Bunu kibrine yediremez, tu Allah müstehakını versin diye satranç taşlarını birer birer Delkak'ın başına vururdu. Al, işte şahın bu senin bu kaltaban derdi. Delkak, aman padişahım der, sabrederdi. Bir gün, yine padişah mat oldu. Bir oyun daha oynamalarını emretti. Delkak, zemheride çıplak kalmış adam gibi tir tir titriyordu.
Bir oyun daha oynadı, yine padişah yutuldu. Tu Allah müstehakını versin zamanı gelince,
Delkak, sıçradı, bir köşeye kaçtı; korkusundan altı tane halının altına girdi.
Yastıklarla o altı halının altına gizlenip padişahın satranç taşlarından aman buldu.
Padişah, ne yapıyorsun, bu ne deyince, padişahım dedi. Tu Allah müstehakını versin! Ateşler püskürüyorsun. Senin gibi öfkeli bir padişaha döşeme altından başka bir yerde doğru söz söylenebilir mi?
Sen mat oldun ama ben de şahın çarpmasından mat oluyorum. Onun için halıların altından Tu Allah müstehakını versin diyorum!
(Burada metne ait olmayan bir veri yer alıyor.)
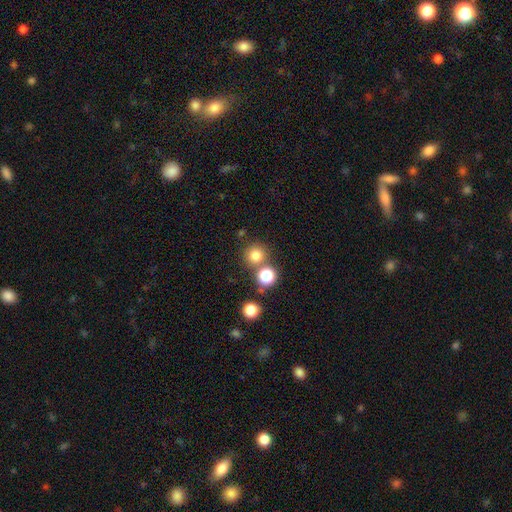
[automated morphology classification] A smooth galaxy with no disk features (78%) that is round (93%).

Vote fractions:
- Smooth or featured? smooth: 78% / star or artifact: 15% / featured or disk: 6%
- How rounded? round: 93% / in between: 6% / cigar-shaped: 1%
- Merging? none: 71% / merger: 19% / minor disturbance: 7% / major disturbance: 3%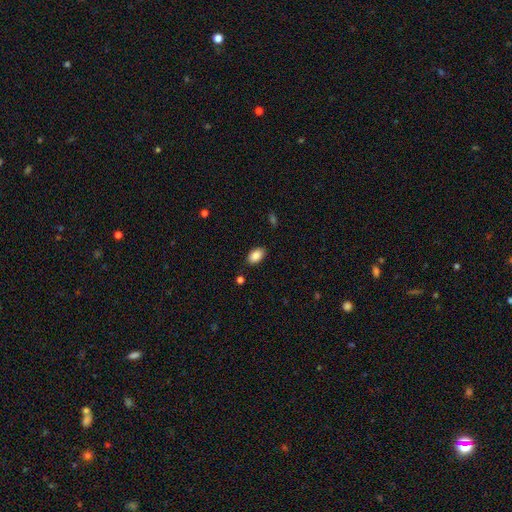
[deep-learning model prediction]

Delkak Padişahın kullarından bir kul olmasına rağmen onu eğler onunla vakit geçirirdi. Yine de Padişah diye düşünmez, bile bile mağlup olmazdı. Elinden geldiğince oyunun hakkını vermeye çalışırdı.
Sonuçta oyun lakin oynarken öyle düşünmüyor insanlar.
Dünya hayatı da böyle. Oyun olduğu baştan söylense de oynarken hiç öyle olmuyor, baştan sona gerçekliğin ta kendisi kesiliyor her birimiz için.
“Bu dünya hayatı ancak bir eğlence ve oyundan ibarettir. Ahiret yurduna gelince, işte gerçek hayat odur. Keşke bilselerdi! Ankebut. 64.”
Oyunu gerçek yapmak kibirle ilintili diyor hikayede. Oyun da olsa üstün olma, üstün gelme isteği de kibirden. Eğer mümkün olsa o Padişaha bunun bir oyun olduğu, üstün gelme isteğinin kibirle ilintili olduğunu söyleyebilir miydik? Delkak söylemeye çalışıyor ancak 6 kat halının altından.
Diğerine söylenecek şeyleri eğer kibirliyse söylemek ne denli zor.
Bize de öyle. Eğer kibirliysek bize ait hoşlanmadıklarımızı duymak ne denli öfke oluşturuyor.
Lakin bütün bunlara rağmen yüzleştirmek ve aynalamak yine de vazifemiz. Delkak da bundan vazgeçmemiş. Zorda olsa, kilimin altından da olsa, kenarından köşesinden de olsa söylenecekleri söylemenin bir yolunu bulmuş.
Öncelikle oyunu gerçek kılmamak vazifemiz olmalı.
Gerçek yurt ahiretse bu dünya onun perdesi. Gerçeğe dayanıklılıksa ulaşmamız gereken seviye. Kulaklarımız gerçeği duymak için. Peygamberlerin ve onların varislerinin işinin zorluğu da duyduğunu eğip büken kulakları çekip, gerçeği duyacak hale getirmenin zorluğundan kaynaklandı.
Sonra bir diğer vazifemiz söylenecekleri söylemek.
Bunu yaparken de söylenmesi gerekenleri söylemenin yollarını arayıp bulmak.
Asıl vazifemiz ise kibirden sıyrılıp bize söylendiğinde nefsimizi ayak altında bırakmak.
“Asra yemin olsun ki,İnsan mutlaka ziyandadır. Ancak iman edenler, salih amel (iyi işler) işleyenler, birbirlerine hakkı ve sabrı tavsiye edenler bunun dışındadır.”Asr.